August 17, 2022 | Erin Bluvas, firstname.lastname@example.org
Fanghui Shi, a student in the Ph.D. in Health Promotion, Education, and Behavior (HPEB) program, is one of the six recipients of the IAS/ANRS Lange/van Tongeren Prize for Young Investigator from the International AIDS Society. Shi was recognized at the Society’s recent annual meeting with the award for her abstract, Racial residential segregation as a structural barrier to viral suppression among people living with HIV in Southern United States.
As a graduate research assistant with the South Carolina SmartState Center for Healthcare Quality (CHQ), Shi conducted this study in partnership with other CHQ researchers and with the support of a SPARC research grant from the Office of the Vice President for Research. Her longitudinal study examined the relationship between county-level racial segregation and rates of people living with HIV in 46 counties across South Carolina from 2013 to 2018.
“Achieving viral suppression is one of the crucial goals of the HIV treatment cascade,” Shi says. “Residential segregation by race has long been framed as a potential structural barrier to successful viral suppression at the individual level, but the evidence is scarce at the population level, which is important to inform healthcare policymaking and resources allocation.”
The team found that the average viral suppression rate in South Carolina increased from 64.3 to 65.4 percent between 2013 and 2018. Lowcountry (Calhoun, Orangeburg) and Pee Dee (Marion) counties both reported low viral suppression rates.
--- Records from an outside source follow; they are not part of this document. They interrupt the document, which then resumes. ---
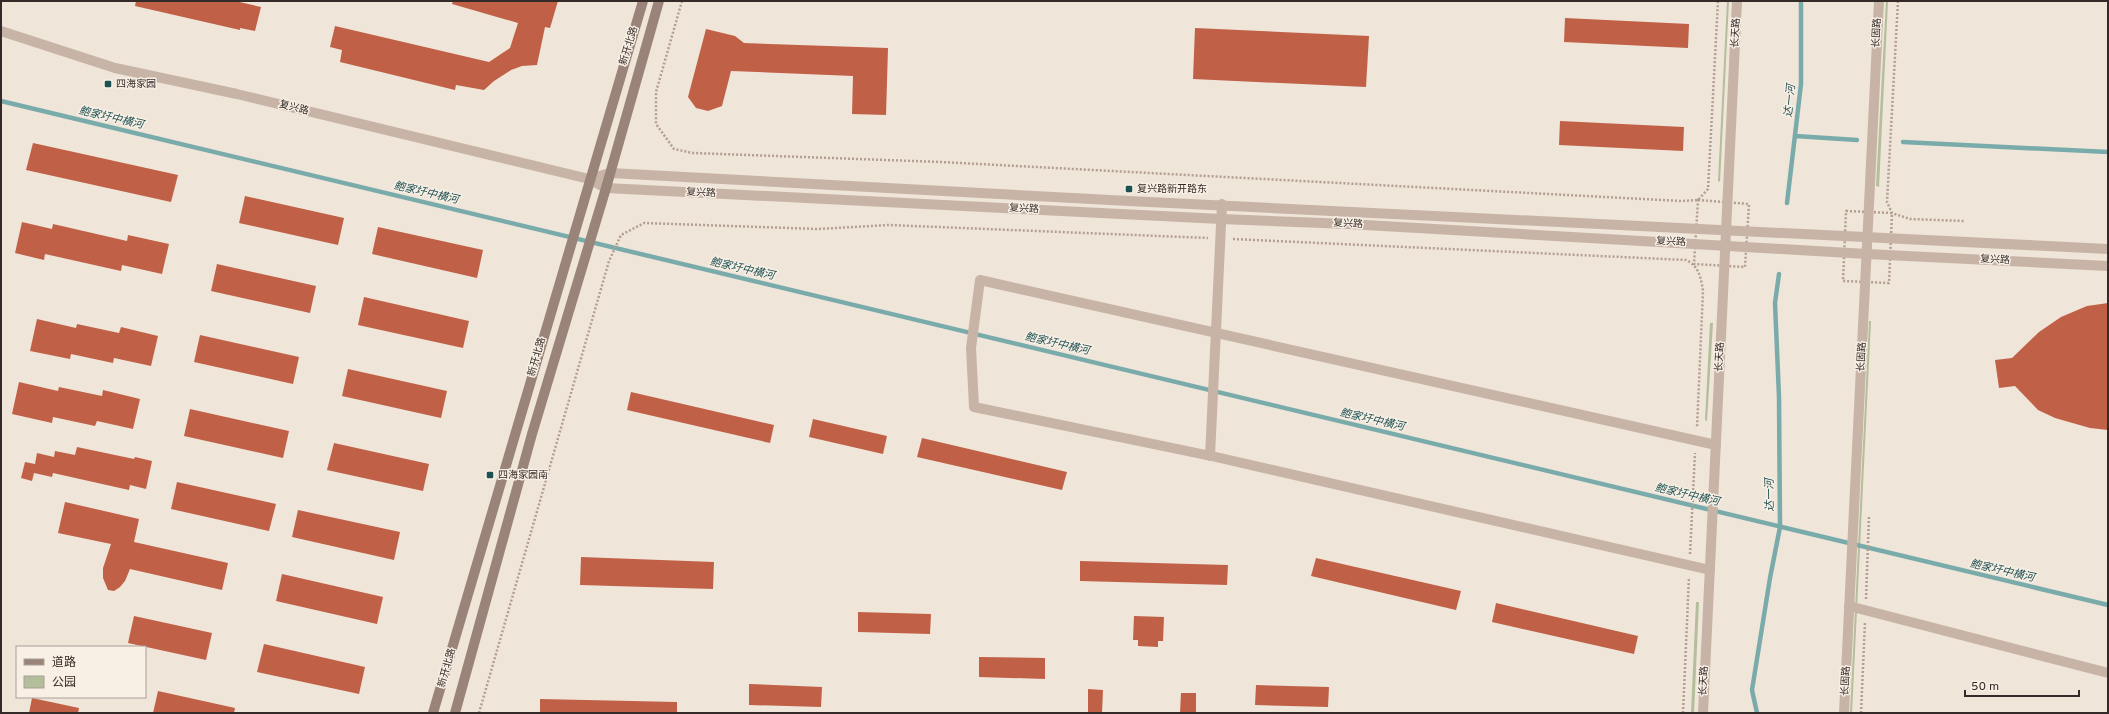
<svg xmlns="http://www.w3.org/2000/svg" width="2109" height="714" viewBox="0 0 2109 714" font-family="Overpass,'Noto Sans SC',sans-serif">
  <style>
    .green { fill: #b3be9a }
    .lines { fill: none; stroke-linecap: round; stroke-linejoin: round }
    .stream { stroke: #7aabab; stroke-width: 4.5 }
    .building { fill: #c06147 }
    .path { stroke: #b39e90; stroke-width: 2.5; stroke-dasharray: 2 2; stroke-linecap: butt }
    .minor { stroke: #c7b4a6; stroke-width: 10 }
    .tertiary { stroke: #c7b4a6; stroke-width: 10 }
    .secondary { stroke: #9a8378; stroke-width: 10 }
    .poi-dot { fill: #1e5153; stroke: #f8efe5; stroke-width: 1.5 }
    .labels { text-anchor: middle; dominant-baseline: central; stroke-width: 3; stroke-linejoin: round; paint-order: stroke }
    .street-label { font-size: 10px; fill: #342a27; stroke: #f8efe5 }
    .poi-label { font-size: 10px; fill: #342a27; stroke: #f8efe5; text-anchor: start }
    .water-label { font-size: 11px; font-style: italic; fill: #1e5153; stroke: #f8efe5 }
  </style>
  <rect width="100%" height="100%" fill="#f0e5d9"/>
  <!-- green -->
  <g class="green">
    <polygon points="1727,1 1729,1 1720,182 1718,181"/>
    <polygon points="1886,1 1888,1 1879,187 1876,186"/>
    <polygon points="1869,321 1871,321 1852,713 1850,713"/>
    <polygon points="1710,323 1713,323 1707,421 1705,420"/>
    <polygon points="1696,602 1699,602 1694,713 1691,713"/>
  </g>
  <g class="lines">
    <!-- stream -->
    <g class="stream">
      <polyline points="1,101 2108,605"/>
      <polyline points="1795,136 1857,140"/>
      <polyline points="1903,142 2108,152"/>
      <polyline points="1787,203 1801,84 1801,1"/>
      <polyline points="1757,713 1752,690 1770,578 1780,527 1779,397 1775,303 1779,274"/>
    </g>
  </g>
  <!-- building -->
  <g class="building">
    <polygon points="136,1 235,1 261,7 255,31 240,28 240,30 135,6"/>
    <polygon points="453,1 558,1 550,28 545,27 537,65 522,66 511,70 494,81 484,90 456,85 455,90 340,62 342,50 330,47 335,26 489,62 510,48 518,23 452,4"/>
    <polygon points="1565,18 1689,24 1688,48 1564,42"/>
    <polygon points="1195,28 1369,36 1366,87 1193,79"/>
    <polygon points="706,29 735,36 744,43 888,48 886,115 852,114 853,76 731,71 722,106 708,111 696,108 688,97"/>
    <polygon points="1560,121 1684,127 1683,151 1559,145"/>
    <polygon points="33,143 178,175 171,202 26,170"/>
    <polygon points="245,196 344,218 338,245 239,223"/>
    <polygon points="22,222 52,229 53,224 127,241 128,235 169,244 162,274 122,265 121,271 45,254 44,260 15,253"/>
    <polygon points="378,227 483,250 477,278 372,254"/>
    <polygon points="217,264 316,286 310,313 211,291"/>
    <polygon points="364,297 469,321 463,348 358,325"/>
    <polygon points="2108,303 2108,430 2090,428 2055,418 2038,410 2015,386 1999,388 1995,360 2012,358 2039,332 2061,317 2087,306"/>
    <polygon points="37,319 76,328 77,324 119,333 121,327 158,336 151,366 114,358 113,363 71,354 70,359 30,351"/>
    <polygon points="200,335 299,357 293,384 194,362"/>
    <polygon points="348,369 447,391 441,418 342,396"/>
    <polygon points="19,382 58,391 59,387 102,396 103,390 140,399 133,429 97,421 95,426 53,417 52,423 12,414"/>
    <polygon points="631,392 774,425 770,443 627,410"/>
    <polygon points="190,409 289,431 283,458 184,436"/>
    <polygon points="813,419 887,436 883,454 809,437"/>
    <polygon points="922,438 1067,472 1062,490 917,457"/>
    <polygon points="334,443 429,464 423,491 327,470"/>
    <polygon points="77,447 134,459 135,457 152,461 146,489 130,485 129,490 53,473 52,477 34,473 32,481 21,478 25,462 35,464 37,453 54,457 55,451 75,455"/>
    <polygon points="177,482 276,504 269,531 171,509"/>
    <polygon points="65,502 139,519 134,542 228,563 222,590 130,569 125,581 120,587 114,591 108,590 103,578 103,568 111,544 58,533"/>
    <polygon points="298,510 400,532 394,560 292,537"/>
    <polygon points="581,557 714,562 713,589 580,585"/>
    <polygon points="1316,558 1461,591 1456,610 1311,576"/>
    <polygon points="1080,561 1228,565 1227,585 1080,581"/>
    <polygon points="282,574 383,597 377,624 276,601"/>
    <polygon points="1496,603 1638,636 1634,654 1492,622"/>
    <polygon points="858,612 931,614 930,634 858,632"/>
    <polygon points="134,616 212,633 206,660 128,643"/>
    <polygon points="1134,616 1164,617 1163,641 1158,641 1158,647 1138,646 1138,640 1133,640"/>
    <polygon points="264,644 365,667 359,694 257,672"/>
    <polygon points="979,657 1045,658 1045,679 979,677"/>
    <polygon points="749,684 822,687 821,707 749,705"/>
    <polygon points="1256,685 1329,687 1328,707 1255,705"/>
    <polygon points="1088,689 1103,690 1102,713 1088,713"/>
    <polygon points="158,691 235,708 234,713 153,713"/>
    <polygon points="1181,693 1196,693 1196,713 1180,713"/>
    <polygon points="32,698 79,708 78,713 29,713"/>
    <polygon points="540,699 677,702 677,713 540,713"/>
  </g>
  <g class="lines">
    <!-- path -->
    <g class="path">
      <polyline points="682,1 656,92 656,124 674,149 693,153 941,162 1681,201 1698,200 1708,189 1718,1"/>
      <polyline points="1898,1 1887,202 1892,213 1910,219 1964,221"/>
      <polygon points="1698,200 1749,204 1745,267 1694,264"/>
      <polygon points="1846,211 1892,213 1889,283 1843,281"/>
      <path d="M1233,239L1686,260C1699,266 1701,278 1703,291L1697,428"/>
      <polyline points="1690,554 1695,453"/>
      <polyline points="1866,599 1869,516"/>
      <polyline points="479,713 609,261 621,235 644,223 818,229 889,225 1208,238"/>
      <polyline points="1683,713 1689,577"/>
      <polyline points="1861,713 1865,622"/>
    </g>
    <!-- minor -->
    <g class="minor">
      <polyline points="1210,456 1222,204"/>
      <polyline points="1710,570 1216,457 974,407 971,348 980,280 1716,445"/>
      <polyline points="1849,606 2108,673"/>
    </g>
    <!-- tertiary -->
    <g class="tertiary">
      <polyline points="1,31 115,68 237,94 589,179 606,188 1221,219 1348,224 1867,254 2108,266"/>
      <polyline points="589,179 610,173 1129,201 2108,249"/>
      <polyline points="1703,713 1737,1"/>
      <polyline points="1844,713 1879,1"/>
    </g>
    <!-- secondary -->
    <g class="secondary">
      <polyline points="433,713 643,1"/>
      <polyline points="455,713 532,434 606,188 659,1"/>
    </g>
  </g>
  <!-- markers -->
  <g class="poi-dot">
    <rect x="104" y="80" width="8" height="8" rx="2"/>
    <rect x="1125" y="185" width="8" height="8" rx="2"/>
    <rect x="486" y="471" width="8" height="8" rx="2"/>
  </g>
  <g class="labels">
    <!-- street labels -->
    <g class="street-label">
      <text transform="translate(1736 33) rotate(-87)">长天路</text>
      <text transform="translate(1877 33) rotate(-87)">长固路</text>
      <text transform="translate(629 46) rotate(-73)">新开北路</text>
      <text transform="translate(294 108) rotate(14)">复兴路</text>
      <text transform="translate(701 193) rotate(3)">复兴路</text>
      <text transform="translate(1024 209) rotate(3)">复兴路</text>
      <text transform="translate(1348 224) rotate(3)">复兴路</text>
      <text transform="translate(1671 242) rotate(3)">复兴路</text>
      <text transform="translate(1995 260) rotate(3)">复兴路</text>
      <text transform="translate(537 357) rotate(-74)">新开北路</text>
      <text transform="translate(1720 357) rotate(-87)">长天路</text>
      <text transform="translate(1862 357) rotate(-87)">长固路</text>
      <text transform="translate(447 668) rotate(-74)">新开北路</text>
      <text transform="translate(1704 681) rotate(-87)">长天路</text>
      <text transform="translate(1846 681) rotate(-87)">长固路</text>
    </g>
    <!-- poi labels -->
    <g class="poi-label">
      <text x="116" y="84">四海家园</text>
      <text x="1137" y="189">复兴路新开路东</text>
      <text x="498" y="475">四海家园南</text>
    </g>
    <!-- water labels -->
    <g class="water-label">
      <text transform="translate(1790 101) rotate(-84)">达一河</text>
      <text transform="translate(111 118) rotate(13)">鲍家圩中横河</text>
      <text transform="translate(426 193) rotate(13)">鲍家圩中横河</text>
      <text transform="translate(742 269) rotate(13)">鲍家圩中横河</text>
      <text transform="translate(1057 344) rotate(13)">鲍家圩中横河</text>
      <text transform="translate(1372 420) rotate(13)">鲍家圩中横河</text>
      <text transform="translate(1687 495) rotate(13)">鲍家圩中横河</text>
      <text transform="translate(1770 495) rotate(-91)">达一河</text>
      <text transform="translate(2002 571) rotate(13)">鲍家圩中横河</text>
    </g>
  </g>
  <!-- border -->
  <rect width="2109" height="714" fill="none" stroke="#342a27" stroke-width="4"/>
  <!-- legend -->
  <rect x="16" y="646" width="130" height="52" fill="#f8efe5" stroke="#aaa099"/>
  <rect x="24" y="659" width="20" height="6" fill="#9a8378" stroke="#aaa099"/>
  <text x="52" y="666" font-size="12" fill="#342a27">道路</text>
  <rect x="24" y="676" width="20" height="12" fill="#b3be9a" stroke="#aaa099"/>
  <text x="52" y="686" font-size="12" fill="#342a27">公园</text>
  <!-- scale -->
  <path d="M1965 690v6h114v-6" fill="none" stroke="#342a27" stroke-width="2"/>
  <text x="1971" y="690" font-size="12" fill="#342a27" stroke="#f8efe5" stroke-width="3" paint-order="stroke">50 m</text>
</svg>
Further, all counties with higher residential isolation experienced lower viral suppression rates while stronger county-level social capital (indicated by community health index) was related to higher viral suppression rates.
“Our research showed a structural influence of residential segregation on viral suppression and also suggested that more social cohesion at the county level was a protective factor of viral suppression,” Shi says. “These findings emphasize the need to address racial disparities in social capital based on racial residential segregation as part of a comprehensive strategy to curb the HIV epidemic.”
Currently entering her third year of the doctoral program, Shi studied preventive medicine at Shanghai JiaoTong University before enrolling at the Arnold School. With interests in the health behaviors and mental health of people living with HIV, she works closely with HPEB professor Xiaoming Li, who directs CHQ and the UofSC Big Data Health Science Center.
“Dr. Li has given me the opportunity to join multiple projects I am interested in,” says Shi. “I am grateful for the support I have received from CHQ and the Big Data Health Science Center as well as Dr. Li, Dr. Jiajia Zhang, and Dr. Xueying Yang for providing me with valuable and necessary guidance on developing the abstract for the AIDS 2022 conference.”